7)      What about hormones and neurotransmitter concentrations, which should theoretically, be nonspecific to a psychiatric disorder? 

Frequently Asked Questions

1) How do I register for the Biomakers Satellite Conference?

To register for the Biomakers conference, you use the same registration form as the main ISPNE conference. You may select to register for the Biomakers conference along with the ISPNE conference, or you may select the option for "Satellite Conference Only" under the conference registration types in order to register for the Biomakers conference only.

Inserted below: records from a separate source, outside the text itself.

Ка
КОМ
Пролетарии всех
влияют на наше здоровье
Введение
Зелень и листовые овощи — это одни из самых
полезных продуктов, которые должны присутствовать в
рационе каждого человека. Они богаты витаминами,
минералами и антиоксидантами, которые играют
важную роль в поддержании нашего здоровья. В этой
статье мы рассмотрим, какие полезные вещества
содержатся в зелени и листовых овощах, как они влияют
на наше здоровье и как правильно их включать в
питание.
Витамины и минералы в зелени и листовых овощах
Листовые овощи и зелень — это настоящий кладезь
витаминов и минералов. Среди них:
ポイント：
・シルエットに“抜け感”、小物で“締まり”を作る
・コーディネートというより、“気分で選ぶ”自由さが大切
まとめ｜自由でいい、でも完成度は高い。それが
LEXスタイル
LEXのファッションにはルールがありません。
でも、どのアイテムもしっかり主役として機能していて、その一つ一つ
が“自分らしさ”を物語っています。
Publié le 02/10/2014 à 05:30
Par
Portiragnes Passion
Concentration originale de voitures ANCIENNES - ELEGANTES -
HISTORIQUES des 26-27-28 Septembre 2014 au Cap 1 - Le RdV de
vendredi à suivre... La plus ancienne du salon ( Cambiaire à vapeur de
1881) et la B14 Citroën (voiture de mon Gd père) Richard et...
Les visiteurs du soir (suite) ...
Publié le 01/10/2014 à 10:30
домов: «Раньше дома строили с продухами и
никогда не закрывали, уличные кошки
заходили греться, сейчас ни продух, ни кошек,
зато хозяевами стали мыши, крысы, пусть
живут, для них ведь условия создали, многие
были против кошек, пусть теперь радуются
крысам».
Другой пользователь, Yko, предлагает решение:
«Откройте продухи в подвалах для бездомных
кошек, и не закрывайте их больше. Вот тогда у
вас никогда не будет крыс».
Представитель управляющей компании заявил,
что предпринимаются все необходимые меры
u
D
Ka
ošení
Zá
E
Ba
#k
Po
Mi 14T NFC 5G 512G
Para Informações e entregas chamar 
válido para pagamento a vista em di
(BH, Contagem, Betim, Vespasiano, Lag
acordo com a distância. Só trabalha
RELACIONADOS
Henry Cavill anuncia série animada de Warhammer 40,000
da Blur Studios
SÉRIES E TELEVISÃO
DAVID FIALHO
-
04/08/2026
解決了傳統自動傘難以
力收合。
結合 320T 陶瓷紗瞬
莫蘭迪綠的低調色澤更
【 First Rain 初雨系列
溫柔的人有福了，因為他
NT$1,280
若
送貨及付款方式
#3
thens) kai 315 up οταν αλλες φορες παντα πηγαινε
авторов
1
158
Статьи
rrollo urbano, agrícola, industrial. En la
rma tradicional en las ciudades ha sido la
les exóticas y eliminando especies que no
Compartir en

We have arranged a special discount for ISPNE Conference attendees to get free registration for the Biomarkers conference, a $125 (100%) savings off the standard price for the Biomarkers conference.

2) How do I submit an abstract for the Biomakers Satellite Conference?

To submit and abstract for the Biomakers conference, you use the the same abstract submission process as the main ISPNE conference. When you are entering the details of your abstract, you will have the option to check two boxes to submit your abstract to either or both of the satellite conferences.